Le Christ de Rembrandt, c'était... un jeune voisin juif d'Amsterdam
Un long nez, des traits fins, une belle barbe en triangle, un front large et spirituel :
c'est Jésus quand Rembrandt le dessine en 1629 pour Les Pèlerins d'Emmaüs. Ainsi s'inscrit-il dans une tradition marquée par l'art de l'icône : le Sauveur est un être qui se distingue de la foule des humains.
Un an plus tard, c'est Le Christ sur la Croix, et l'on assiste à une évolution radicale : le peintre semble utiliser son propre visage.
Et surtout, le corps n'est plus glorieux, c'est celui d'un pauvre homme cloué sur le bois. Pas d'impassibilité, une douleur saisie dans sa convulsion. Et la liberté de peindre.
Contre la tradition et l'idolâtrie
Dans les années qui suivent, Rembrandt poursuit son idée dans des esquisses à l'huile sur panneaux de chêne. Un jeune homme vêtu d'une tunique blanche et d'un manteau brun adopte différentes attitudes. Une raie sépare en deux son ample chevelure et il porte une courte barbe.
Ce jeune homme censé représenter le Christ, les historiens d'art savent aujourd'hui qu'il s'agissait d'un voisin juif du maître d'Amsterdam. Front bas, cheveux noirs, teint sombre : on s'écarte sensiblement des modèles ancestraux.
Un Christ plus humain s'oppose à la tradition et à l'idolâtrie. C'est un Christ réaliste, mais auquel Rembrandt sait donner une merveilleuse touche de mystère, un sens graphique, une histoire émotionnelle.

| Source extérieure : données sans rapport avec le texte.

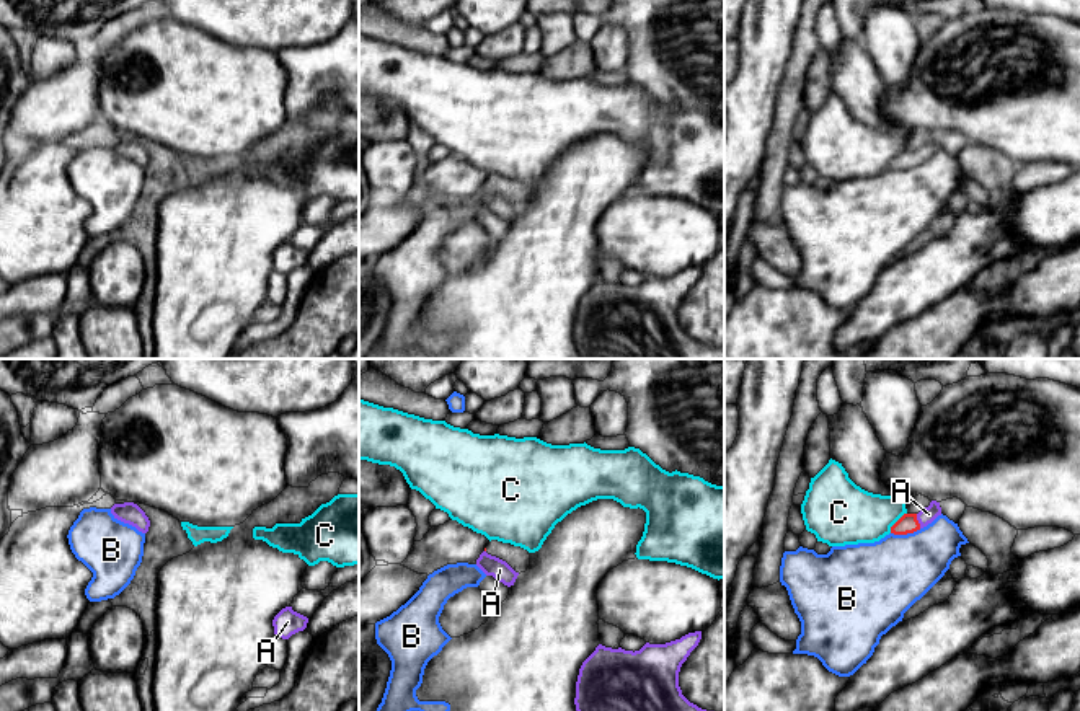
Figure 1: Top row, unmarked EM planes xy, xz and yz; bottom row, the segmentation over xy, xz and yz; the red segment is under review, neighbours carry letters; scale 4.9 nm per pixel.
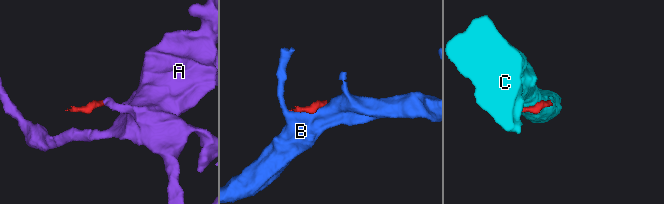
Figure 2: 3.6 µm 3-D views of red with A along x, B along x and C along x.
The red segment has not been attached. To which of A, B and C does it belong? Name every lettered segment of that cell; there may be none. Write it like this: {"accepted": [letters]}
{"accepted": ["A"]}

Comme l'a écrit Visser t'Hooft, « il ne hausse pas la voix, mais il nous pose une question, une question impérieuse. »En réunissant pour la première fois au monde dessins, peintures et eaux-fortes consacrées à la figure christique, le musée du Louvre ouvre de belles perspectives. D'abord le plaisir de découvrir, chef-d'oeuvre après chef-d'oeuvre, toutes les techniques employées par l'artiste, des traits incisifs dans le cuivre aux touches légères et magistrales sur toile.

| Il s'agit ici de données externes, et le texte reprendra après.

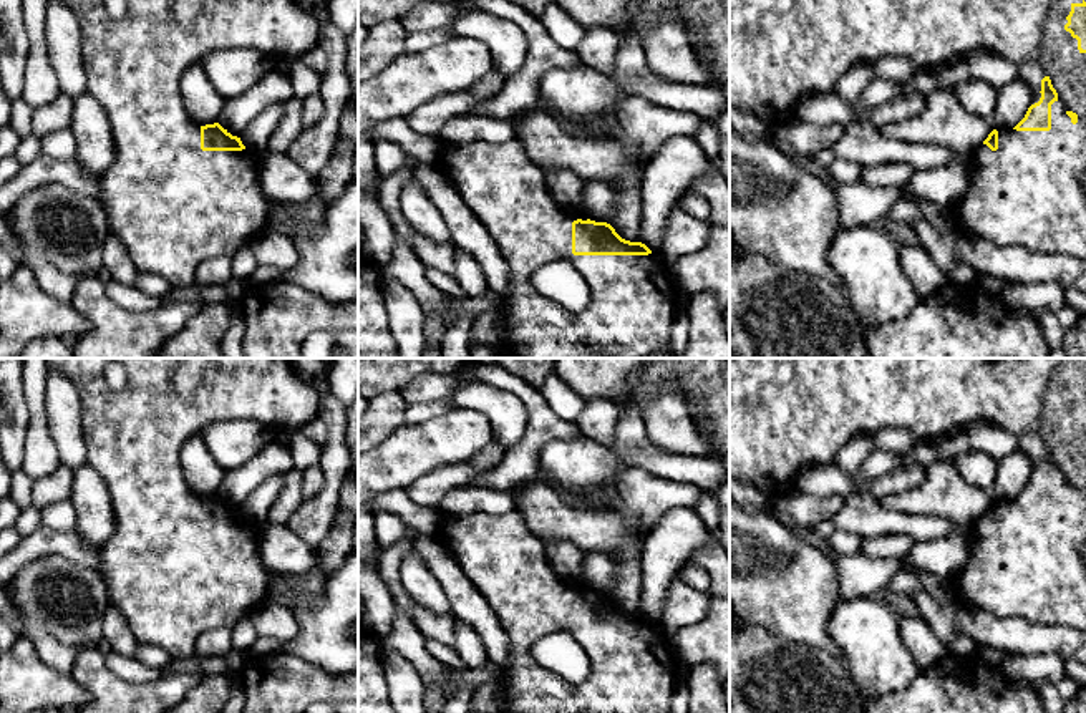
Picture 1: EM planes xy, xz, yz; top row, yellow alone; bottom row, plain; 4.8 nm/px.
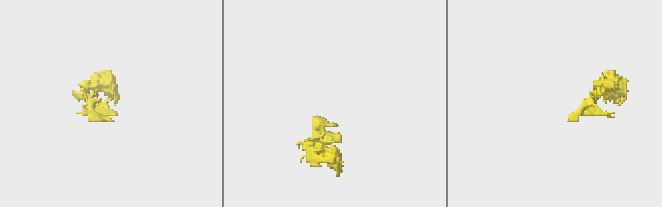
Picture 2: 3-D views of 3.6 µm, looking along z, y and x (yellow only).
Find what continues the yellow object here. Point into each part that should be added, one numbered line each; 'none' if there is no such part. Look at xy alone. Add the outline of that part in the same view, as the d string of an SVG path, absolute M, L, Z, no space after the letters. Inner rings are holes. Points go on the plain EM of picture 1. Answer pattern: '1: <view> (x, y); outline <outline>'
1: xy (173, 577); outline M45 358L48 371L63 370L81 398L81 426L88 459L108 486L114 534L99 546L99 577L109 602L123 614L138 642L161 647L169 660L196 653L201 633L234 628L262 602L270 599L272 584L287 575L292 585L290 607L310 607L323 590L327 575L274 574L259 555L259 527L242 522L202 522L201 496L182 476L179 451L209 424L224 420L250 420L279 431L300 431L318 416L318 390L297 373L290 358Z

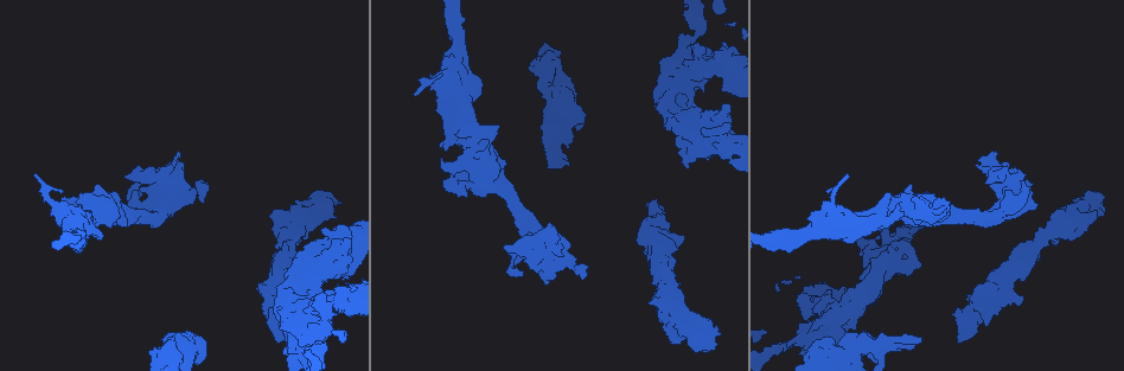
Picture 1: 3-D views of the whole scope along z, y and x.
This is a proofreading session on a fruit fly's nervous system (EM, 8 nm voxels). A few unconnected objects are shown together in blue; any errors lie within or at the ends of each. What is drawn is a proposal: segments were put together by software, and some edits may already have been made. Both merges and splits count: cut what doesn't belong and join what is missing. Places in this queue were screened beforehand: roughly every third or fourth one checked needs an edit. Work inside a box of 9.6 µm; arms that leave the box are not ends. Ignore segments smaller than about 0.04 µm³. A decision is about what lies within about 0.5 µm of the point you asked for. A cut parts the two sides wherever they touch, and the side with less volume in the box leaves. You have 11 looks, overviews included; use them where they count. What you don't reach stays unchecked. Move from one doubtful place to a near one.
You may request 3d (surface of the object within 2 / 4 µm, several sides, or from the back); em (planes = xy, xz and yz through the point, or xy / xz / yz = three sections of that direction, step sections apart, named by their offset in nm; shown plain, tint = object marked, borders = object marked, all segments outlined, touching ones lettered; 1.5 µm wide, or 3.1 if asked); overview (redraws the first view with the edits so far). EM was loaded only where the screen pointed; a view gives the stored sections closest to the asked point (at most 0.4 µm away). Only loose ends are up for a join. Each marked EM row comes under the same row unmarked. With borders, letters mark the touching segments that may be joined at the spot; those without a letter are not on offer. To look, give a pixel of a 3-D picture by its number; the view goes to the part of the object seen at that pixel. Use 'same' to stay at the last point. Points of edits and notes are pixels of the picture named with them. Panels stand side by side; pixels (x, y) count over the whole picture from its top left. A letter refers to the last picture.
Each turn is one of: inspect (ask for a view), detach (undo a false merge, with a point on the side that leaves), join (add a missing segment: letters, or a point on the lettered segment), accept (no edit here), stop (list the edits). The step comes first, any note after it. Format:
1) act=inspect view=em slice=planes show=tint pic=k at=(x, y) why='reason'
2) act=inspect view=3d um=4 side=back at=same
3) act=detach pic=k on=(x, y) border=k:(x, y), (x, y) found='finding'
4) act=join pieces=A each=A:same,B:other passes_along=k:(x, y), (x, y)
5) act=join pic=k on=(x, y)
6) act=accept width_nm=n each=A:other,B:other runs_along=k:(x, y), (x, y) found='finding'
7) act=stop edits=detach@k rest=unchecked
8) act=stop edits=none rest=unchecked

act=inspect view=em um=3.1 slice=planes show=borders pic=1 at=(825, 338) why='free end'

Ensuite le bonheur de mieux comprendre comment, dans l'âge d'or des Pays-Bas, un artiste révolutionne à lui tout seul une façon de voir. Ou plutôt, une façon de ressentir et de méditer.

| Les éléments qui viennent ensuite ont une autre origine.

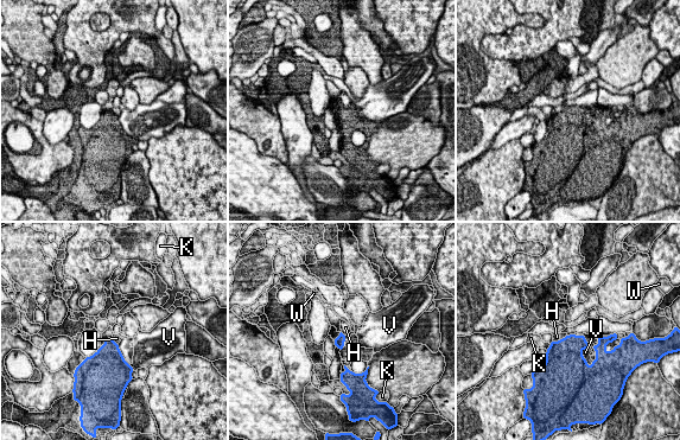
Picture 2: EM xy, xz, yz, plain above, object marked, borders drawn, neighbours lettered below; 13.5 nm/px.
act=accept longest_contact=V:300nm each=H:other,K:other,V:other,W:other found='no lettered segment goes on from it'

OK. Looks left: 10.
act=inspect view=em slice=yz step=4 show=tint pic=1 at=(682, 162) why='free end'

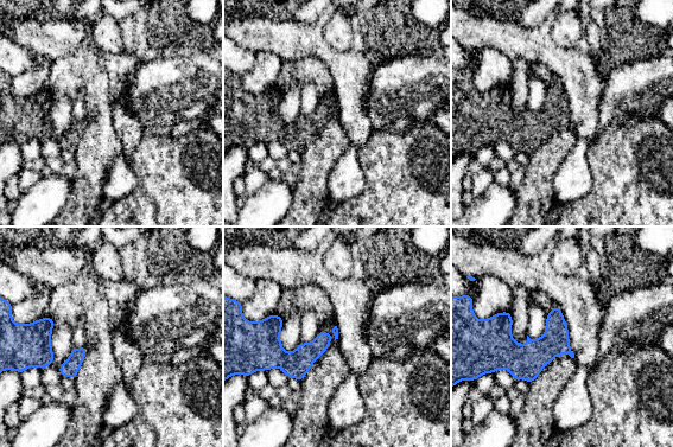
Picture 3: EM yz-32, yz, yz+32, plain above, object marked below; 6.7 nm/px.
act=inspect view=em slice=planes show=borders at=same why='cut it another way'

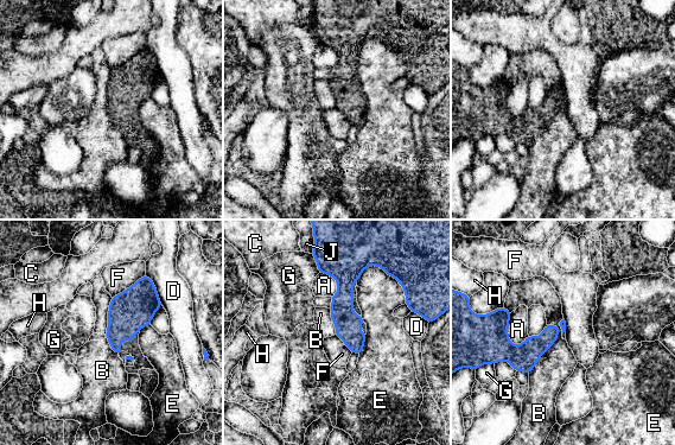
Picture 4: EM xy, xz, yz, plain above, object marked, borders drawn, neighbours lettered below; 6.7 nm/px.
act=accept longest_contact=B:400nm each=A:other,B:other,C:other,D:other,E:other,F:other,G:other,H:other,J:other runs_along=4:(332, 262), (357, 350) found='none of them fits'

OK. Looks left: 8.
act=inspect view=3d um=2 pic=1 at=(446, 191) why='branch stops here'

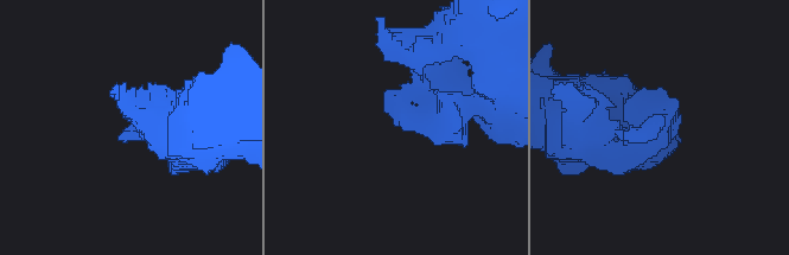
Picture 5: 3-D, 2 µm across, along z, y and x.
act=inspect view=em slice=yz step=4 show=tint pic=5 at=(130, 136)

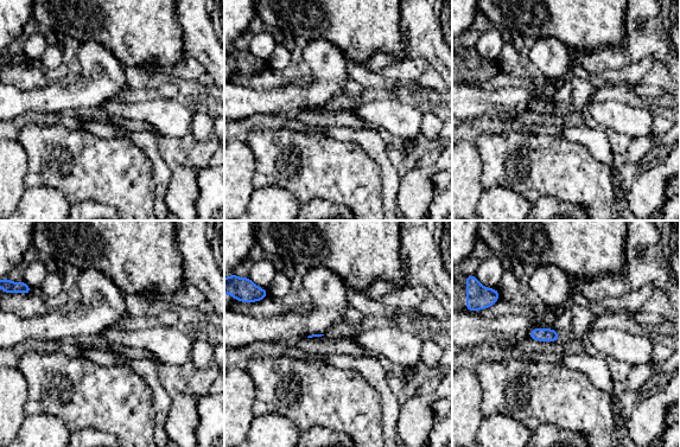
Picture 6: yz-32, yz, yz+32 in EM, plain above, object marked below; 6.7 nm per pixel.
act=inspect view=em slice=planes show=borders at=same why='another direction'

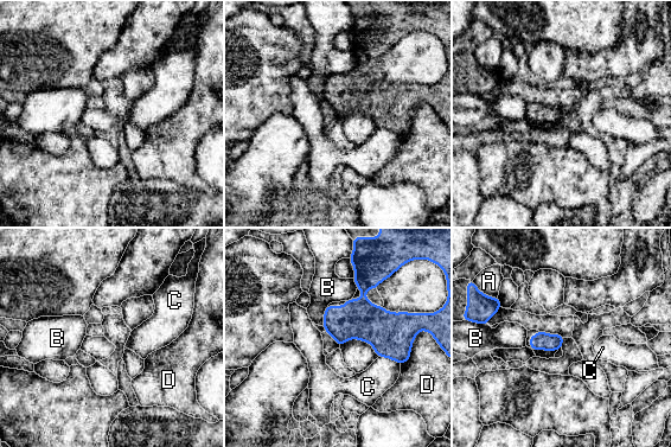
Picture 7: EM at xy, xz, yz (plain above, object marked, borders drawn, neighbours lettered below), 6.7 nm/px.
act=accept each=A:other,B:other,C:other,D:other border=7:(327, 305), (324, 312), (323, 325) found='none of them fits'

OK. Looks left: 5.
act=inspect view=em slice=xz step=8 show=tint pic=1 at=(682, 235) why='free end'

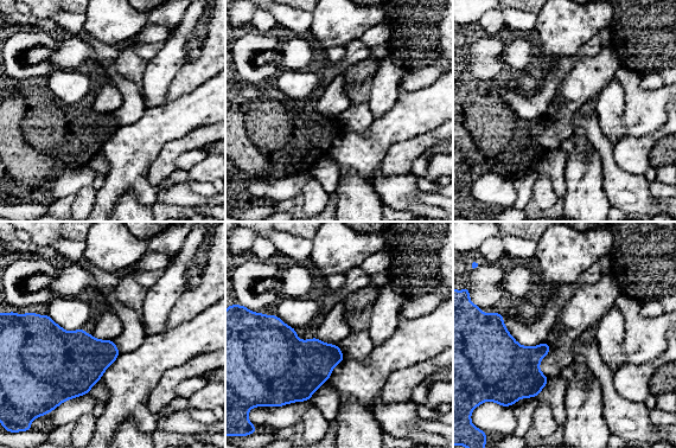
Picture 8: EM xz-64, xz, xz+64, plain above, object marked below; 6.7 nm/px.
act=inspect view=em slice=planes show=borders at=same why='another direction'

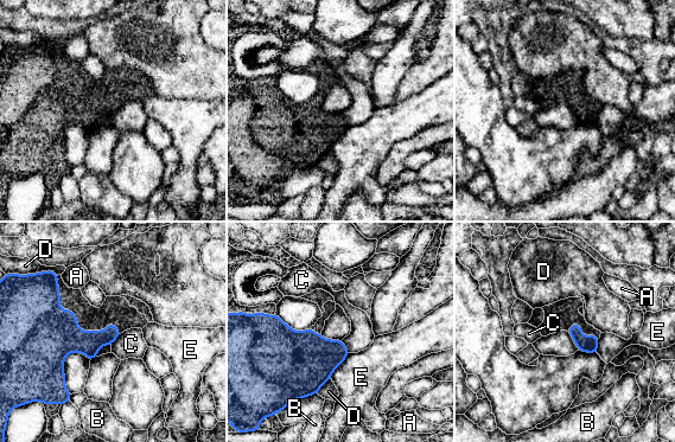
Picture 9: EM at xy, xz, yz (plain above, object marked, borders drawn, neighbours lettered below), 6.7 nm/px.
act=accept longest_contact=E:220nm each=A:other,B:other,C:other,D:other,E:other found='no lettered segment goes on from it'

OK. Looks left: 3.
act=stop edits=none rest=unchecked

« Une oeuvre est achevée quand l'intention du maître est atteinte », disait Rembrandt.
Les Pèlerins d'Emmaüs (1648), Repas à Emmaüs (1629), Le Christ apparaissant à Marie Madeleine sous la forme d'u n jardinier (1638), La Pièce aux cent florins (1649) : l'intention est pure, l'intention est profondément humaine.
Si humaine qu'elle peut faire vraiment croire au Dieu... fait homme... ou peintre ! •
BRUNO VOUTERS
Rembrandt et la figure du Christ, musée du Louvre, hall Napoléon, jusqu'au 18 juillet. Tous les jours, sauf le mardi, de 9 h à 18 h, les mercredi et vendredi jusque 22 h. 11 E. Accès libre pour les moins de 18 ans et les chômeurs. À voir aussi : Claude le Lorrain, le dessinateur devant la nature.